In adults, the authors found that the ferritin threshold at which hemoglobin concentration plateaued and the sTfR value reached its minimal point was approximately 25 μg/L, whereas for children the threshold value was approximately 20 μg/L. These thresholds were relatively consistent across the three time periods observed, though in adults the ferritin overall was lower between 2015 and 2018. These thresholds overall were higher than those recommended by the WHO guideline.1
There were some limitations with this study. Ferritin is an acute phase reactant, and though the authors attempted to screen and exclude for patients with infection, liver, dysfunction, and inflammatory disease, the methods for doing this were imperfect. The study also could not adjust for variations in ferritin assays used.
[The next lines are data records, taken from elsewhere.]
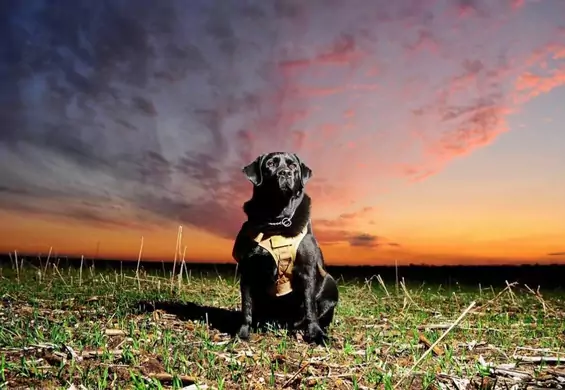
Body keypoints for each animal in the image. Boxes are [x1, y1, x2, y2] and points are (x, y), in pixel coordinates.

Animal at [230, 151, 338, 342]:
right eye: (270, 164)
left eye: (293, 165)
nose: (285, 173)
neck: (277, 221)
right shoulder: (248, 271)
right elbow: (247, 307)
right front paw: (242, 333)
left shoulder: (307, 269)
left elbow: (310, 307)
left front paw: (316, 334)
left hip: (330, 282)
However, these data call into question whether the WHO ferritin threshold should be re-examined. While absence of bone marrow stores is a longstanding definition of established iron deficiency, evidence of iron-deficient erythropoiesis may be a more appropriate physiological representation of the onset of iron deficiency. By the time iron deficiency has progressed to the advanced stage of marrow iron depletion, the physiological impacts of iron deficiency on cellular function and metabolism may have already occurred. A higher ferritin threshold would have substantial implications for public health policy and greatly increase the proportion of individuals in both developed and developing countries diagnosed with this condition, but would also be an impetus for early screening, diagnosis, and therapy.
In my own adult hematology practice, a ferritin level of 25 μg/L even in the absence of microcytosis, hypochromia, or anemia would be a compelling reason to initiate iron supplementation, to hopefully pre-empt and avoid the overt manifestations and morbidity associated with overt iron deficiency anemia. Whether guidelines will ultimately be updated to reflect this will depend on further validation and research, which I eagerly look forward to seeing.
Dr. Tseng indicated no relevant conflicts of interest.